Action item:
Copy every line of the records below without changes, but leave the pictures out.

Input data:
>>
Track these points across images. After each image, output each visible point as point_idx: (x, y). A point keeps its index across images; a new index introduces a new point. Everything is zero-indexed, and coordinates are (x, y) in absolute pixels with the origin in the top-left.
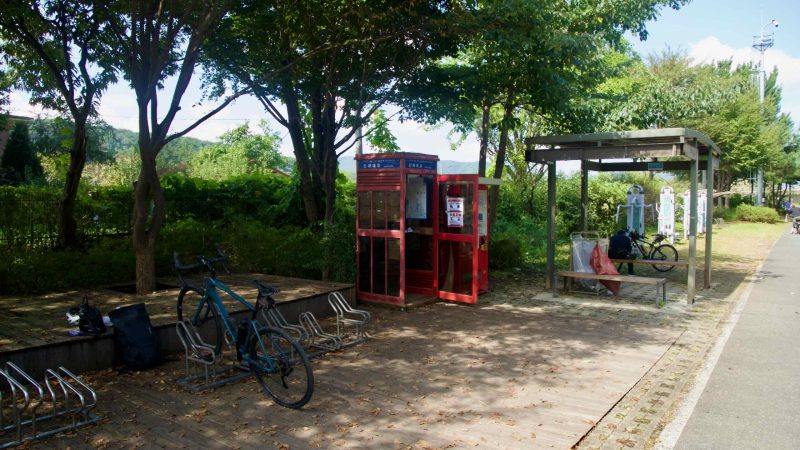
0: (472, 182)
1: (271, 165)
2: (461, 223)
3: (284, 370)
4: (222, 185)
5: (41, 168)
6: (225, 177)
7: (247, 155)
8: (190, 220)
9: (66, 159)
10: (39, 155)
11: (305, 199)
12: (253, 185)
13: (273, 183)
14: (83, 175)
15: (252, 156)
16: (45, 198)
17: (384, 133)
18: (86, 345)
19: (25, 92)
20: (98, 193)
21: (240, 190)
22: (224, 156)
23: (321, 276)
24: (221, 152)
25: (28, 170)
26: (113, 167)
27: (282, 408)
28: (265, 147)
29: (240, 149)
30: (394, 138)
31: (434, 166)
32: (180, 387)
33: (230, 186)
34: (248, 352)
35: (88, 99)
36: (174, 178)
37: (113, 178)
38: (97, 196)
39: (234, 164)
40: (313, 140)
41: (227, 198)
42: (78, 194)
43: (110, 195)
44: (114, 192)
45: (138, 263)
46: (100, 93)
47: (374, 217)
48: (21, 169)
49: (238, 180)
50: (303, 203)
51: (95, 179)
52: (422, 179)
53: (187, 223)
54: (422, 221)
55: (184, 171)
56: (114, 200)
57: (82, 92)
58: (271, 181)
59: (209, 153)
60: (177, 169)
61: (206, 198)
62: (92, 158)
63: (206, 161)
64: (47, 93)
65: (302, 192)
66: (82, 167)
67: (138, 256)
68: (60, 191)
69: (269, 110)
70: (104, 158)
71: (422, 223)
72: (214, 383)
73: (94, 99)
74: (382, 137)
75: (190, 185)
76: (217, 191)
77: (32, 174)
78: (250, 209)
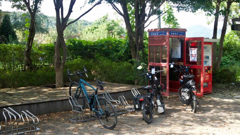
0: (201, 41)
1: (119, 34)
2: (196, 60)
3: (107, 114)
4: (94, 44)
5: (16, 36)
6: (97, 39)
7: (108, 29)
8: (79, 59)
9: (27, 32)
10: (15, 30)
11: (131, 50)
12: (108, 43)
13: (117, 42)
14: (34, 39)
15: (110, 29)
16: (19, 49)
17: (172, 17)
18: (35, 105)
19: (9, 2)
20: (41, 47)
21: (103, 46)
22: (97, 29)
23: (134, 83)
24: (96, 28)
25: (10, 36)
26: (48, 35)
27: (106, 129)
28: (116, 25)
29: (104, 26)
30: (177, 20)
31: (184, 34)
32: (70, 121)
33: (98, 44)
34: (94, 108)
35: (36, 6)
36: (73, 40)
37: (47, 40)
38: (40, 48)
39: (101, 33)
40: (135, 22)
41: (96, 49)
42: (32, 47)
43: (46, 48)
44: (48, 47)
45: (56, 76)
46: (40, 3)
47: (156, 57)
48: (7, 37)
49: (102, 41)
50: (130, 52)
51: (40, 41)
52: (179, 40)
53: (78, 60)
54: (179, 59)
55: (79, 37)
56: (47, 50)
57: (33, 3)
58: (116, 42)
59: (90, 28)
60: (75, 36)
61: (87, 49)
62: (38, 31)
63: (88, 32)
64: (18, 2)
65: (129, 46)
66: (34, 36)
67: (57, 73)
68: (25, 46)
69: (115, 9)
70: (44, 31)
71: (179, 60)
72: (82, 120)
73: (38, 6)
74: (171, 19)
75: (80, 43)
76: (91, 46)
77: (12, 39)
78: (107, 54)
<<
Answer space:
Track these points across images. After each image, output each visible point as point_idx: (x, y). A point keeps its index across images; a new index introduces a new point. Everything is zero-indexed, and coordinates are (x, y) in absolute pixels with the origin in the top-left.
0: (472, 182)
1: (271, 165)
2: (461, 223)
3: (284, 370)
4: (222, 185)
5: (41, 168)
6: (225, 177)
7: (247, 155)
8: (190, 220)
9: (66, 159)
10: (39, 155)
11: (305, 199)
12: (253, 185)
13: (273, 183)
14: (83, 175)
15: (252, 156)
16: (45, 198)
17: (384, 133)
18: (86, 345)
19: (25, 92)
20: (98, 193)
21: (240, 190)
22: (224, 156)
23: (321, 276)
24: (221, 152)
25: (28, 170)
26: (113, 167)
27: (282, 408)
28: (265, 147)
29: (240, 149)
30: (394, 138)
31: (434, 166)
32: (180, 387)
33: (230, 186)
34: (248, 352)
35: (88, 99)
36: (174, 178)
37: (113, 178)
38: (97, 196)
39: (234, 164)
40: (313, 140)
41: (227, 198)
42: (78, 194)
43: (110, 195)
44: (114, 192)
45: (138, 263)
46: (100, 93)
47: (374, 217)
48: (21, 169)
49: (238, 180)
50: (303, 203)
51: (95, 179)
52: (422, 179)
53: (187, 223)
54: (422, 221)
55: (184, 171)
56: (114, 200)
57: (82, 92)
58: (271, 181)
59: (209, 153)
60: (177, 169)
61: (206, 198)
62: (92, 158)
63: (206, 161)
64: (47, 93)
65: (302, 192)
66: (82, 167)
67: (138, 256)
68: (60, 191)
69: (269, 110)
70: (104, 158)
71: (422, 223)
72: (214, 383)
73: (94, 99)
74: (382, 137)
75: (190, 185)
76: (217, 191)
77: (32, 174)
78: (250, 209)
0: (201, 41)
1: (119, 34)
2: (196, 60)
3: (107, 114)
4: (94, 44)
5: (16, 36)
6: (97, 39)
7: (108, 29)
8: (79, 59)
9: (27, 32)
10: (15, 30)
11: (131, 50)
12: (108, 43)
13: (117, 42)
14: (34, 39)
15: (110, 29)
16: (19, 49)
17: (172, 17)
18: (35, 105)
19: (9, 2)
20: (41, 47)
21: (103, 46)
22: (97, 29)
23: (134, 83)
24: (96, 28)
25: (10, 36)
26: (48, 35)
27: (106, 129)
28: (116, 25)
29: (104, 26)
30: (177, 20)
31: (184, 34)
32: (70, 121)
33: (98, 44)
34: (94, 108)
35: (36, 6)
36: (73, 40)
37: (47, 40)
38: (40, 48)
39: (101, 33)
40: (135, 22)
41: (96, 49)
42: (32, 47)
43: (46, 48)
44: (48, 47)
45: (56, 76)
46: (40, 3)
47: (156, 57)
48: (7, 37)
49: (102, 41)
50: (130, 52)
51: (40, 41)
52: (179, 40)
53: (78, 60)
54: (179, 59)
55: (79, 37)
56: (47, 50)
57: (33, 3)
58: (116, 42)
59: (90, 28)
60: (75, 36)
61: (87, 49)
62: (38, 31)
63: (88, 32)
64: (18, 2)
65: (129, 46)
66: (34, 36)
67: (57, 73)
68: (25, 46)
69: (115, 9)
70: (44, 31)
71: (179, 60)
72: (82, 120)
73: (38, 6)
74: (171, 19)
75: (80, 43)
76: (91, 46)
77: (12, 39)
78: (107, 54)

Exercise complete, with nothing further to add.